Although over-stimulation of TLR4 can lead to an excessive inflammatory response that
is damaging to the host, a certain amount of TLR4 activation may be beneficial to
the host by helping to establish a protective immune response. Studies with well-known
TLR4 inhibitors convincingly show that dampening the excessive inflammatory response
mitigates disease and promotes survival, highlighting the therapeutic potential of
TLR4 inhibitors in viral infections. More work is needed to dissect the mechanisms
by which large viral glycoproteins activate TLR4. Several questions of particular
interest remain: are glycan structures or hydrophobic domains on viral TLR4 activators
required for activation? Could lipid modifications contribute to MD-2/TLR4 activation?

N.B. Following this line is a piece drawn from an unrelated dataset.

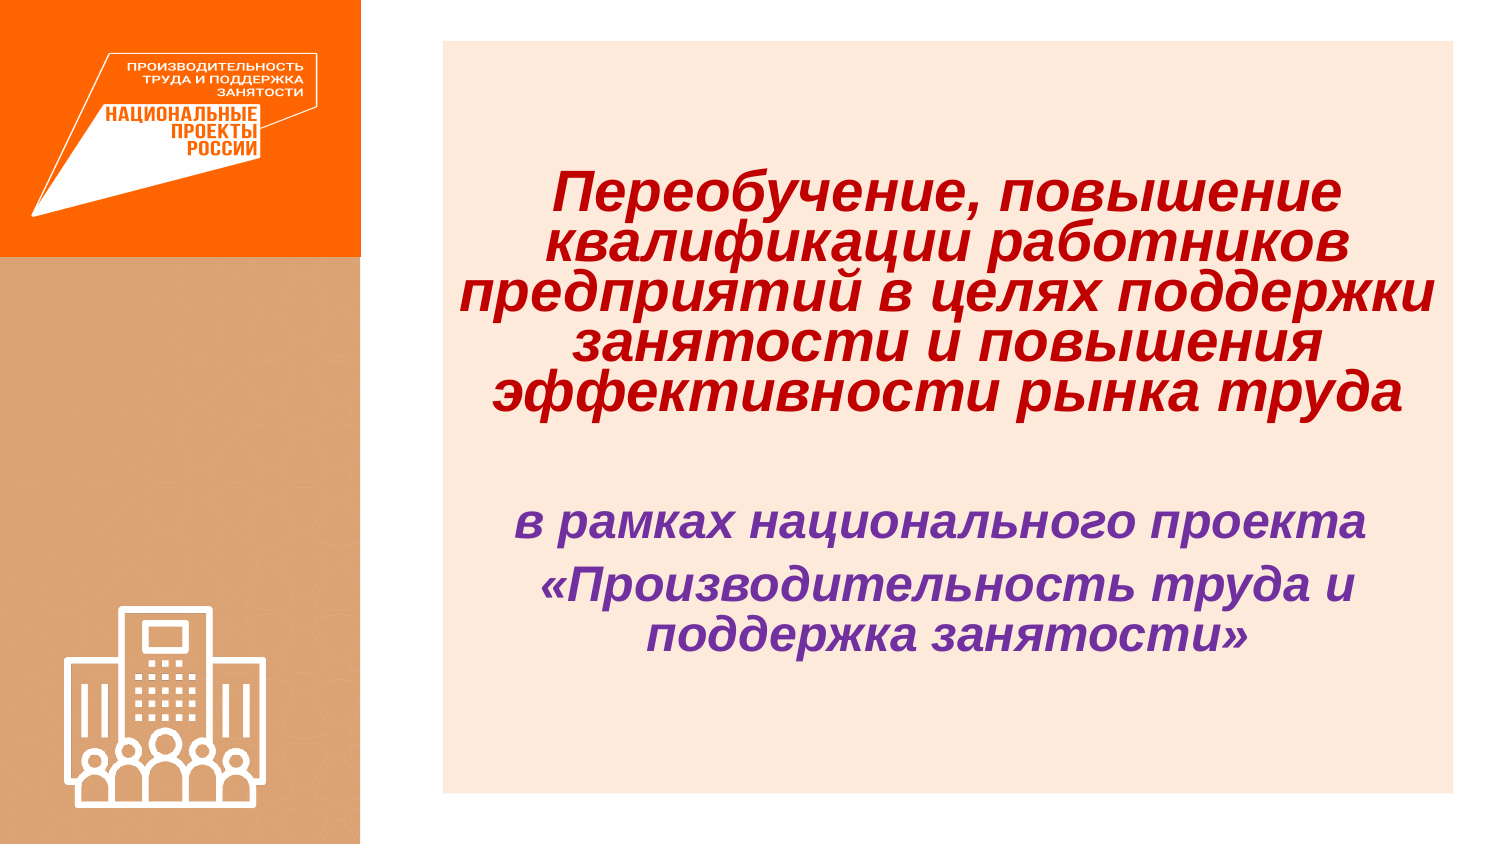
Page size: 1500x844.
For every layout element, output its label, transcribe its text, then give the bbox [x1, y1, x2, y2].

What are the factors leading to uncontrolled cytokine release versus a balanced TLR4
activation conferring protective immune responses? Considering the devastating inflammation
induced by these viruses, determining how and why these viruses activate TLR4 may
be critical not only for understanding why these pathogens cause severe disease but
also for the development of effective antiviral therapies.